The "Daddy of Them All" was what they called Rolla 0. (Pop) Heikes. He went down in history as one of the few favorites ever to triumph in the Grand American Handicap when he won the first such event at targets in 1900. And he also became the only industry representative ever to win the GAH (it was closed to reps after the first year).
Heikes was born on Christmas Day in 1856 on a farm near Dayton, 0. and moved to Nebraska 21 years later. About that time he really began to set his name above other shooters, making his first public appearance on Independence Day, 1878 in Brownsville, Neb., where he took second place. On July 1, 1880 he made his first run of 100 straight, a record that he duplicated many, many times, but one, at the time, that was heralded all over the United States. He was using an 11-pound, 10-gauge gun and five drams of black powder.
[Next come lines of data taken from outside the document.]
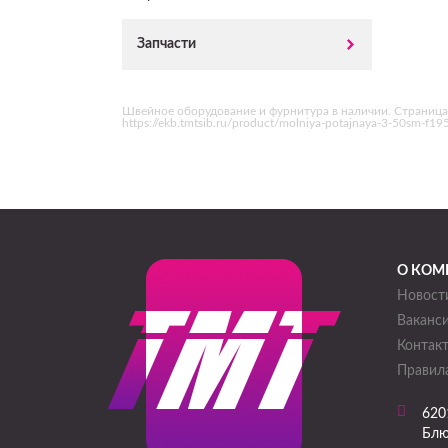
Запчасти
Швейное оборудование и фурнитура в наличии. Страница
https://ekb.tmtsib.ru/product/molniya-potajnaya-3-50sm-f1
О КОМ
Новост
Ваканс
Контак
Правила
620
Блю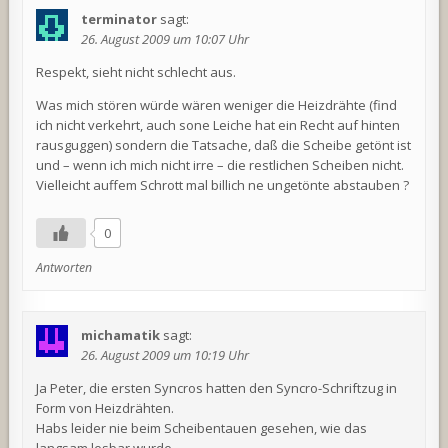
terminator
sagt:
26. August 2009 um 10:07 Uhr
Respekt, sieht nicht schlecht aus.
Was mich stören würde wären weniger die Heizdrähte (find
ich nicht verkehrt, auch sone Leiche hat ein Recht auf hinten
rausguggen) sondern die Tatsache, daß die Scheibe getönt ist
und – wenn ich mich nicht irre – die restlichen Scheiben nicht.
Vielleicht auffem Schrott mal billich ne ungetönte abstauben ?
0
Antworten
michamatik
sagt:
26. August 2009 um 10:19 Uhr
Ja Peter, die ersten Syncros hatten den Syncro-Schriftzug in
Form von Heizdrähten.
Habs leider nie beim Scheibentauen gesehen, wie das
langsam lesbar wurde.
At one time Heikes held more records than any other living shooter. He won the Cast Iron Medal (emblematic of the world’s championship at live birds) five consecutive times. One of the victories was over Fred Gilbert, 99 to 94, in which Heikes had a run of 50 straight and killed 95 of the birds with his first barrel. He also won the E. C. Cup five consecutive times; broke 500 targets in 37¼ minutes from five traps, using three ejector guns; and held the world’s record of breaking 100 flying targets in two minutes and 58 seconds, using four repeating shotguns. In the last Grand American at live birds in 1902, he was one of the 33 men who posted 25 straight, and he outlasted 30 others in the shootoff.
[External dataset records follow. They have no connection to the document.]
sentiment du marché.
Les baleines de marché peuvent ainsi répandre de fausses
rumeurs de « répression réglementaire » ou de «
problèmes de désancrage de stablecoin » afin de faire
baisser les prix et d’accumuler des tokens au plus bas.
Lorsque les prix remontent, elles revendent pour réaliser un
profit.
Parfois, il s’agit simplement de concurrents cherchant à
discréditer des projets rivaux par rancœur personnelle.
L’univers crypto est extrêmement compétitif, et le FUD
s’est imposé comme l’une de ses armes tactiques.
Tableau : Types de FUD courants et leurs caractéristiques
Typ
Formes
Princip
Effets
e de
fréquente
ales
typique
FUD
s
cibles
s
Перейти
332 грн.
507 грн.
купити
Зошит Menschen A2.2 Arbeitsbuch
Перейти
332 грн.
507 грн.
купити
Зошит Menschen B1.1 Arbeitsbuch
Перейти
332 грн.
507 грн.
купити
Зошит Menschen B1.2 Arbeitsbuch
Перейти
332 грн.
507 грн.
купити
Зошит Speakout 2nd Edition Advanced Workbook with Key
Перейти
Heikes earned the title of "Daddy of Them All" by being head of the group of experts for a longer period than any other shooter. He was the first man to go on the industry representatives’ list as an exclusive shooter, taking a position in 1885 with the LeFever Gun Co.
Pop got his first lesson in the shooting game when he pointed an old pistol at one of his neighbor playmates. He was observed by his father, who immediately skinned off a sprout from a nearby tree and impressed upon young Rolla the slogan of "Safety First." "If there were more sprouts, there would be less accidents," Heikes later reminisced.
He was a member of the 1901 American team that toured Europe. In 1915 he won the professional championship at Chicago, and a few years later he became manager of a Chicago-area gun club.
"Chief Bald Eagle," as he was known among the "Okoboji Indian" tribe of shooters, died at the home of his son in Detroit on Sept. 23, 1934. He had attended 25 Grand Americans and shot for 55 years.